EXERCISE AIM: From the line that includes "middle dip: (454, 1429)" to the last line of the records, inclusive, repeat each line exactly.

Extracted data entries:
⁂

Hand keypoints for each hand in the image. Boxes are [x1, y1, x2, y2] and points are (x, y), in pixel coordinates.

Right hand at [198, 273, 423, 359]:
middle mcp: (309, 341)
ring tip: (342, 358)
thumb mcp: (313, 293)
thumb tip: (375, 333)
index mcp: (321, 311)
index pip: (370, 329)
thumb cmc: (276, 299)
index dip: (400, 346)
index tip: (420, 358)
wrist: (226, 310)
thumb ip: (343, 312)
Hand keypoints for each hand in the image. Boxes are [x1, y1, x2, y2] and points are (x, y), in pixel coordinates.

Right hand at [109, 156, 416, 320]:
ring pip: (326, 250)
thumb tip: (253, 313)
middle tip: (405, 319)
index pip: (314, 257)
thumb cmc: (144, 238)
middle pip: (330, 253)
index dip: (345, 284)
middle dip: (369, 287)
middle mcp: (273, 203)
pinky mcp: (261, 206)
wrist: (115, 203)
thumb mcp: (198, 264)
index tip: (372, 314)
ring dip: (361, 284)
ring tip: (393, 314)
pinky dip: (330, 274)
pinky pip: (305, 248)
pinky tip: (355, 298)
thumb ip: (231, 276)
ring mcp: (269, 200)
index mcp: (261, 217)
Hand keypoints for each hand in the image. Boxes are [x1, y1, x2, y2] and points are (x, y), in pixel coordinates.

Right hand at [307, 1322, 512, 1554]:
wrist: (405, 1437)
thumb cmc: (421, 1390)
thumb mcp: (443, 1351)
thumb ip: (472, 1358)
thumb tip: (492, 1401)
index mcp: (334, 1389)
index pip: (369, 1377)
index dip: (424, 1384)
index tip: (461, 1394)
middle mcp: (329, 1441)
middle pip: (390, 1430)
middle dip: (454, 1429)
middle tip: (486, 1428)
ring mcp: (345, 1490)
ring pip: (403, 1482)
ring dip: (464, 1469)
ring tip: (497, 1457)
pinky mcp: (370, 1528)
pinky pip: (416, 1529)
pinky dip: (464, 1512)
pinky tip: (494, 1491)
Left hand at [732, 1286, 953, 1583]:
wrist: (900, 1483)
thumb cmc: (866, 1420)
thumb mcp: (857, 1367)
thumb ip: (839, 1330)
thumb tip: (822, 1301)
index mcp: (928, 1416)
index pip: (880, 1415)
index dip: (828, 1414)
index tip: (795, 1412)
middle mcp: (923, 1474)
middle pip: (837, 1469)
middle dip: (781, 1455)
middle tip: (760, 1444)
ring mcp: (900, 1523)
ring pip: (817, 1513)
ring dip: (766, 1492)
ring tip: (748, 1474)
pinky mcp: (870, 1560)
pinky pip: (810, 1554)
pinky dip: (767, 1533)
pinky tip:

⁂

OUTPUT FOR THIS EXERCISE:
middle dip: (454, 1429)
middle tip: (486, 1428)
ring mcp: (345, 1490)
ring pip: (403, 1482)
ring dip: (464, 1469)
ring tip: (497, 1457)
pinky mcp: (370, 1528)
pinky pip: (416, 1529)
pinky dip: (464, 1512)
pinky tip: (494, 1491)
Left hand at [732, 1286, 953, 1583]:
wrist: (900, 1483)
thumb cmc: (866, 1420)
thumb mcp: (857, 1367)
thumb ip: (839, 1330)
thumb tip: (822, 1301)
index mcp: (928, 1416)
index pip: (880, 1415)
index dip: (828, 1414)
index tip: (795, 1412)
middle mcp: (923, 1474)
middle pip: (837, 1469)
middle dip: (781, 1455)
middle tip: (760, 1444)
ring mcp: (900, 1523)
ring pip: (817, 1513)
ring dip: (766, 1492)
ring tip: (748, 1474)
pinky mcp: (870, 1560)
pinky pip: (810, 1554)
pinky dip: (767, 1533)
pinky tip:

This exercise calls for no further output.